++++ Data
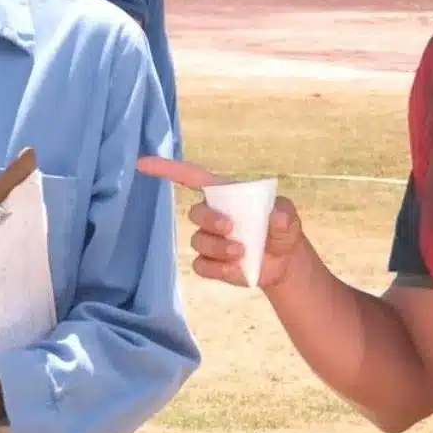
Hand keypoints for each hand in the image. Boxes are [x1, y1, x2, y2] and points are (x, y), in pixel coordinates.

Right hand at [137, 157, 320, 290]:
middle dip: (210, 220)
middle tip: (232, 229)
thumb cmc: (281, 229)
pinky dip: (217, 268)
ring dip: (218, 248)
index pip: (189, 177)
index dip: (166, 169)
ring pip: (198, 241)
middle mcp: (212, 215)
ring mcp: (209, 240)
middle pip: (195, 213)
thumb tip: (275, 214)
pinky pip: (201, 265)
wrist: (283, 262)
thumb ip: (284, 214)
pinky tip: (235, 269)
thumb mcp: (289, 217)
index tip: (143, 164)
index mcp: (225, 196)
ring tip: (242, 253)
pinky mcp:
++++++++
*What you have to do*: From the line containing "middle dip: (210, 220)" through the final line of the listing above, retype every line exactly; leave out everything else.

*Response area*:
middle dip: (210, 220)
middle tip: (232, 229)
thumb cmc: (281, 229)
pinky dip: (217, 268)
ring dip: (218, 248)
index pip: (189, 177)
index dip: (166, 169)
ring pip: (198, 241)
middle mcp: (212, 215)
ring mcp: (209, 240)
middle pip: (195, 213)
thumb tip: (275, 214)
pinky pip: (201, 265)
wrist: (283, 262)
thumb ip: (284, 214)
pinky tip: (235, 269)
thumb mcp: (289, 217)
index tip: (143, 164)
index mcp: (225, 196)
ring tip: (242, 253)
pinky mcp:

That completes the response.